++++ SOURCE EXTRACT ++++

Magnesium deficiency is detrimental to plants

The importance of magnesium in plants and animals has long been known, but the details of its uptake and transport in plants are largely unexplored. The recent results from an international collaboration led by Cornelia Spetea (University of Gothenburg), published in Frontiers in Plant Science, provide new knowledge about the role of magnesium uptake by plants in photosynthesis and in the function of chloroplasts. The data show that the activity of magnesium transport proteins is essential for plant metabolism and chloroplast functioning, impacting growth and agricultural yield.

Magnesium deficiency in humans is often associated with unpleasant symptoms, perhaps the best known of which is muscle cramps in the legs. This is because magnesium is essential for the function of more than 300 enzymes that are responsible for the proper activity of the nervous system and muscles, the synthesis of proteins, DNA and RNA, and the regulation of blood sugar and blood pressure.

++++ EXERCISE DATA ++++

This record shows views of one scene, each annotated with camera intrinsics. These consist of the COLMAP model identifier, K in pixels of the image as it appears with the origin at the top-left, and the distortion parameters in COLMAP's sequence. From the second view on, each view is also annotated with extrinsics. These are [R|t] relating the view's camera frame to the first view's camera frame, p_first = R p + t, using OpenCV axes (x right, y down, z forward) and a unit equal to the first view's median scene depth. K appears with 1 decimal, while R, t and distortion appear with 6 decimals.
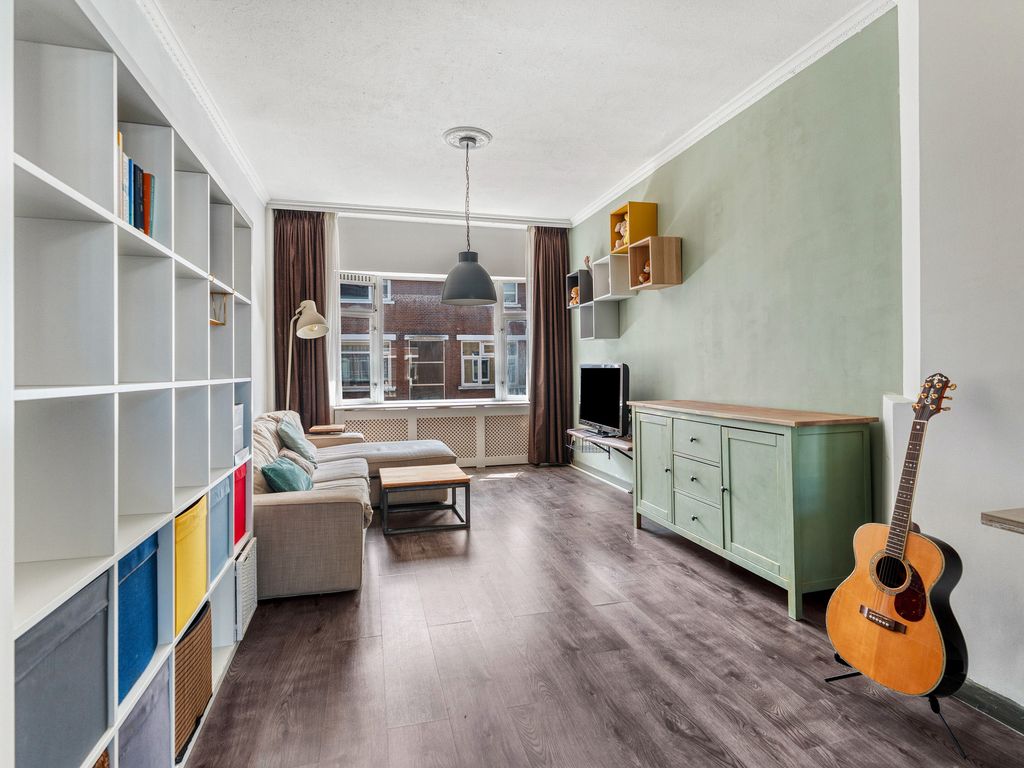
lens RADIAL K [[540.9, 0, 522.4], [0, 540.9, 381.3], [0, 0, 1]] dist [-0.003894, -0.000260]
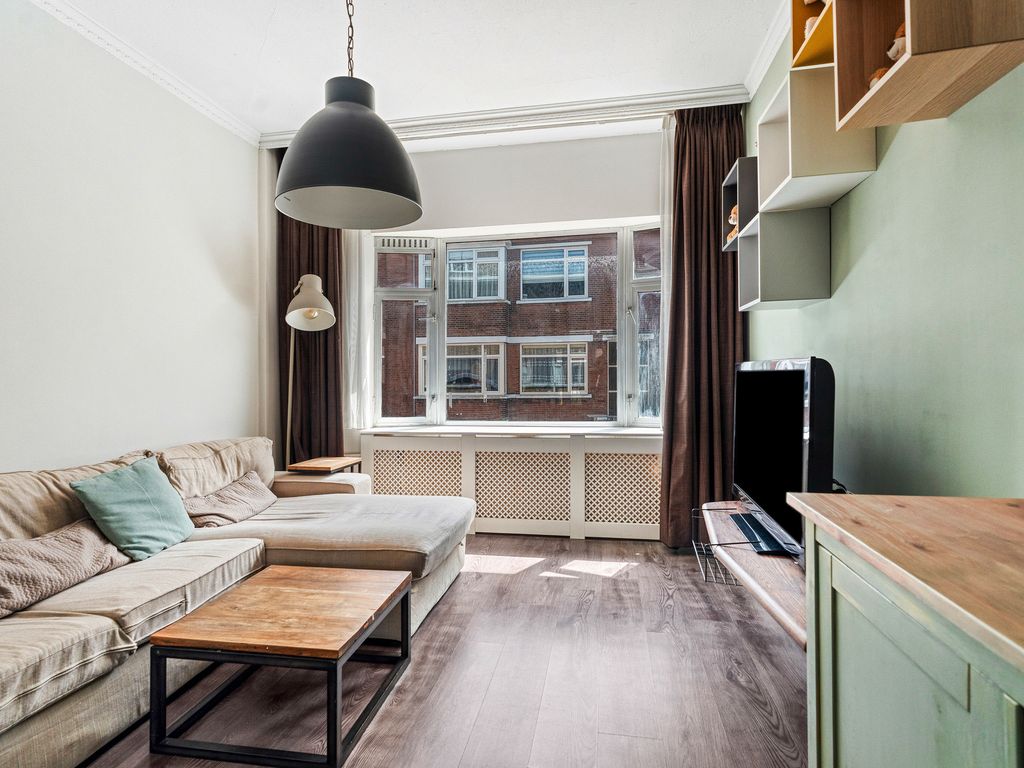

++++

PROBLEM SET:
1. Summarize the text on magnesium in two sentences.
2. Return the portion of the text on magnesium from "Magnesium deficiency is" up to and including "and agricultural yield.".
The material has no connection to the text on magnesium.

ANSWERS BY ITEM NUMBER:
1. Although the importance of magnesium in plants and animals has long been known, its uptake and transport in plants remain largely unexplored, and an international collaboration led by Cornelia Spetea (University of Gothenburg) has shown that magnesium transport proteins are essential for plant metabolism and chloroplast functioning, with effects on growth and agricultural yield. In humans, magnesium deficiency is often associated with symptoms such as leg cramps, because magnesium is essential for more than 300 enzymes involved in nervous system and muscle activity, the synthesis of proteins, DNA and RNA, and the regulation of blood sugar and blood pressure.

2.
Magnesium deficiency is detrimental to plants

The importance of magnesium in plants and animals has long been known, but the details of its uptake and transport in plants are largely unexplored. The recent results from an international collaboration led by Cornelia Spetea (University of Gothenburg), published in Frontiers in Plant Science, provide new knowledge about the role of magnesium uptake by plants in photosynthesis and in the function of chloroplasts. The data show that the activity of magnesium transport proteins is essential for plant metabolism and chloroplast functioning, impacting growth and agricultural yield.